▶ **WHAT YOU WILL DO**:
Look through the records below for the line with "29: (321, 439, 1.03)" and the line with "50: (324, 426, 1.03)", then return those lines and all lines between, exactly.

▶ **GIVEN ENTRIES**:
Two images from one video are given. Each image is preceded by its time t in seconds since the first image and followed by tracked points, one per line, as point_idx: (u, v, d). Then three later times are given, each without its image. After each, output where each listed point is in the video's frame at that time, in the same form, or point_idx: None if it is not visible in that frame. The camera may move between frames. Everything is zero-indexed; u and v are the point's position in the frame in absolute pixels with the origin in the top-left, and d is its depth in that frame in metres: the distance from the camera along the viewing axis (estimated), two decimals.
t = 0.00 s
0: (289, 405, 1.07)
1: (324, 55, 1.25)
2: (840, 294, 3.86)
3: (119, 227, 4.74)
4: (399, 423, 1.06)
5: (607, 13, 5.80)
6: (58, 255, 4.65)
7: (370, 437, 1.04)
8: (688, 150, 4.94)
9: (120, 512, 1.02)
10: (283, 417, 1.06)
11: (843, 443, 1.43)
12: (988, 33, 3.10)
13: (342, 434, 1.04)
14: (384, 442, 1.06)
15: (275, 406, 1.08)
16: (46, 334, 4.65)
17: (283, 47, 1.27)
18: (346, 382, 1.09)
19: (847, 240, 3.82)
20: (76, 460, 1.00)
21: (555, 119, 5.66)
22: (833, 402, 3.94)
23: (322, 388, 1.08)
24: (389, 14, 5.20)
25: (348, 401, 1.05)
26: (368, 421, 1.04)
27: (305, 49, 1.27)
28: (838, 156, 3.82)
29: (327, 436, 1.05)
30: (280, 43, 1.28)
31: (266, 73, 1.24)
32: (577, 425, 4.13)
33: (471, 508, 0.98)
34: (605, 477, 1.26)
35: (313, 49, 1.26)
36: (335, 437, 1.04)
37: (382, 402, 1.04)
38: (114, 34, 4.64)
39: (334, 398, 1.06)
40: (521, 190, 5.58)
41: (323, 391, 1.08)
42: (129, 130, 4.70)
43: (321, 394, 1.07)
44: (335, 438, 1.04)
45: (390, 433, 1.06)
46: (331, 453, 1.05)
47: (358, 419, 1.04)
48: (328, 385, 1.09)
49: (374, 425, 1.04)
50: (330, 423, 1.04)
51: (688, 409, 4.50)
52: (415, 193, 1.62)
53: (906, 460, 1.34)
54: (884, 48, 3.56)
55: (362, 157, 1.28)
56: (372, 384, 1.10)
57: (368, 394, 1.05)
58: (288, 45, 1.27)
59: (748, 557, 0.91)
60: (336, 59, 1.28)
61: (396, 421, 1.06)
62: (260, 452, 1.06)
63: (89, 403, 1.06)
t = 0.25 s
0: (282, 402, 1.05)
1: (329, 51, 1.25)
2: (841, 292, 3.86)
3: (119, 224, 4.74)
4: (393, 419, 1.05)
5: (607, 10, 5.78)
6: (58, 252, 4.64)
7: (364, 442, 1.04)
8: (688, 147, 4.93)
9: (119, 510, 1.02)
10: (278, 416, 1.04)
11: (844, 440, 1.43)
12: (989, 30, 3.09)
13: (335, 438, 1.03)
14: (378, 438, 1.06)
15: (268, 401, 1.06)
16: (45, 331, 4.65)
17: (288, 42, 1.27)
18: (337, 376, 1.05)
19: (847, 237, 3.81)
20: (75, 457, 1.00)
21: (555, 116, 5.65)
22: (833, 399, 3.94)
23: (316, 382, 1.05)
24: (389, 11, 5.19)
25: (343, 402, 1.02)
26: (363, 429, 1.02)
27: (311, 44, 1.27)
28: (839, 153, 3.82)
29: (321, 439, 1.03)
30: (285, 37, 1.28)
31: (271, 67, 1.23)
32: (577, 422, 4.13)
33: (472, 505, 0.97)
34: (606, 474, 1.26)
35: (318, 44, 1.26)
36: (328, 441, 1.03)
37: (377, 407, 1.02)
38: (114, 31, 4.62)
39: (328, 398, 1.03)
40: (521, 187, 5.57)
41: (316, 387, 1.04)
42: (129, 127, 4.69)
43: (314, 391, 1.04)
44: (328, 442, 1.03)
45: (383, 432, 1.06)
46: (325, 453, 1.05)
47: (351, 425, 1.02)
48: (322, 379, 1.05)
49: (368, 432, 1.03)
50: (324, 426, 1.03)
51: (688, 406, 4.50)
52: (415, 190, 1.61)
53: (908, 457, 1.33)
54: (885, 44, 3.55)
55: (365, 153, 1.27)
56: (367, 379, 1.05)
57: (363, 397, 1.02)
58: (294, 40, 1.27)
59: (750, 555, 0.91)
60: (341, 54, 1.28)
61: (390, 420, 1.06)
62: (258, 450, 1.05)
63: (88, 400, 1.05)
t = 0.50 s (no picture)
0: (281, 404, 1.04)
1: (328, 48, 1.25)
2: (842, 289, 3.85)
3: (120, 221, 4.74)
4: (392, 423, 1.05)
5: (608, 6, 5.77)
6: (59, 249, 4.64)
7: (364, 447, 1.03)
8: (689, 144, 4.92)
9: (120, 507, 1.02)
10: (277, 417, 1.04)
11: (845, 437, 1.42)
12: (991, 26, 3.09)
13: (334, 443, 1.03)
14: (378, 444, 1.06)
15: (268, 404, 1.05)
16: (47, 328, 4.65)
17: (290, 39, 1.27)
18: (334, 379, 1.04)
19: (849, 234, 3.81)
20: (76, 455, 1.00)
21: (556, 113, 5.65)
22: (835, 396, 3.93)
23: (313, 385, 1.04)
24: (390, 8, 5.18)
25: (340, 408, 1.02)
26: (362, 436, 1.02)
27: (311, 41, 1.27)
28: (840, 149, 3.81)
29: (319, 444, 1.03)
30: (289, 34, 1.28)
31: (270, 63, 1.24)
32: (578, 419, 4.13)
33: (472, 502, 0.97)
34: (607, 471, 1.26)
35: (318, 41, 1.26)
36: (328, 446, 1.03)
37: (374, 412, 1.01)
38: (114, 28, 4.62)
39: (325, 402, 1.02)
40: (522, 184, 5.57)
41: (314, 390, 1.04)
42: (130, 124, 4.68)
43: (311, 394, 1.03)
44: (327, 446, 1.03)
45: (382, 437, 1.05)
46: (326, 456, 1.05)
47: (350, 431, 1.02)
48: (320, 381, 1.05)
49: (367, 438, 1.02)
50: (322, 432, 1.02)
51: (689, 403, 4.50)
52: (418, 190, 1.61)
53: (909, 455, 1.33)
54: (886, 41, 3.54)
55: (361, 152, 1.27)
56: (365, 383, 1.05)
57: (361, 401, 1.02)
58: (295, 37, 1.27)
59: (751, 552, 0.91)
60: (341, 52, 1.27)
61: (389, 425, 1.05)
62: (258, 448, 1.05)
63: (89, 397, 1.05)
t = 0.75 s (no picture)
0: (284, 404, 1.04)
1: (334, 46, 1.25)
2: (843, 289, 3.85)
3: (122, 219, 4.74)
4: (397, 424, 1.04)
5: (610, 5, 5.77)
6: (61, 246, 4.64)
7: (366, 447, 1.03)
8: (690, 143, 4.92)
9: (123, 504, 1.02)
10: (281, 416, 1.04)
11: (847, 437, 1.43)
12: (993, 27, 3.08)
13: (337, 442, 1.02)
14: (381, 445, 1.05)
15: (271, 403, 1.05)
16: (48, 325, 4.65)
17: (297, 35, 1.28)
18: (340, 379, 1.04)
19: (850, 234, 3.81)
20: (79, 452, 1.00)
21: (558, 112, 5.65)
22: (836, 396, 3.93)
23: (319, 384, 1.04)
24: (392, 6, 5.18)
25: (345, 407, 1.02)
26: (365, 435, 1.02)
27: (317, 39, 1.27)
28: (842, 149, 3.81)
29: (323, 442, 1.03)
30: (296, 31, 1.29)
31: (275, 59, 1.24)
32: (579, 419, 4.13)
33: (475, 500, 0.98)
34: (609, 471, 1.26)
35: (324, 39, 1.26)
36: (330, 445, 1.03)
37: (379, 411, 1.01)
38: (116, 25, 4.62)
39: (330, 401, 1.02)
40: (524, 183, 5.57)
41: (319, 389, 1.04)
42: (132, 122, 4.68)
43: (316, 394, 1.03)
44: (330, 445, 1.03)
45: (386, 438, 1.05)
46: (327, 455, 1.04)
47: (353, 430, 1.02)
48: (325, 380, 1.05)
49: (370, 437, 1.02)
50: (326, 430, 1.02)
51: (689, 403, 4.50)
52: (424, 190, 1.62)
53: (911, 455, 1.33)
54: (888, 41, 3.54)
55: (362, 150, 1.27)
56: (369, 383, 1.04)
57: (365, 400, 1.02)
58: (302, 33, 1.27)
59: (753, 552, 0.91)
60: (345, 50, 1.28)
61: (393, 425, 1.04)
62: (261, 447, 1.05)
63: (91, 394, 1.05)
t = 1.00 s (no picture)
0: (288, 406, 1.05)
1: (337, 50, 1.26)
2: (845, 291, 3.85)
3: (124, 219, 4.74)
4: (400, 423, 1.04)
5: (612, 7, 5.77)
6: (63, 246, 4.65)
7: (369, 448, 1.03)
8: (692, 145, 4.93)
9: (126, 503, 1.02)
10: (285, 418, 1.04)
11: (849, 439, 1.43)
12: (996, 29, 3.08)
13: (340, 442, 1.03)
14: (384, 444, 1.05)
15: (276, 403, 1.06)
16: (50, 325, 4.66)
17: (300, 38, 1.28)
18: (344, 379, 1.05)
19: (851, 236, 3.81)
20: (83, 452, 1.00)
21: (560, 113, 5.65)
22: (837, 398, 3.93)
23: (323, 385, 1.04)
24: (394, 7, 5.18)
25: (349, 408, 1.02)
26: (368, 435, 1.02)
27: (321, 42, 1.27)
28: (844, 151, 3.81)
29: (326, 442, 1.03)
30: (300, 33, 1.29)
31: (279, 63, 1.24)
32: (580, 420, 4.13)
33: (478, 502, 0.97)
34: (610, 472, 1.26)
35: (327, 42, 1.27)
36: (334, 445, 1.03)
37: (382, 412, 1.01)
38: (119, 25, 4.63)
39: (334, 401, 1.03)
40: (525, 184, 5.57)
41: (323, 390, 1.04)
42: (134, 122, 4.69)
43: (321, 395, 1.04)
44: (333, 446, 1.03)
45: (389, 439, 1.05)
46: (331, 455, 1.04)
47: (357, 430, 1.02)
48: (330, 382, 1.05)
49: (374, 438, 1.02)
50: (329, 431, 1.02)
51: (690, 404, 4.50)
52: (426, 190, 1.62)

▶ **ANSWER SECTION**:
29: (321, 439, 1.03)
30: (285, 37, 1.28)
31: (271, 67, 1.23)
32: (577, 422, 4.13)
33: (472, 505, 0.97)
34: (606, 474, 1.26)
35: (318, 44, 1.26)
36: (328, 441, 1.03)
37: (377, 407, 1.02)
38: (114, 31, 4.62)
39: (328, 398, 1.03)
40: (521, 187, 5.57)
41: (316, 387, 1.04)
42: (129, 127, 4.69)
43: (314, 391, 1.04)
44: (328, 442, 1.03)
45: (383, 432, 1.06)
46: (325, 453, 1.05)
47: (351, 425, 1.02)
48: (322, 379, 1.05)
49: (368, 432, 1.03)
50: (324, 426, 1.03)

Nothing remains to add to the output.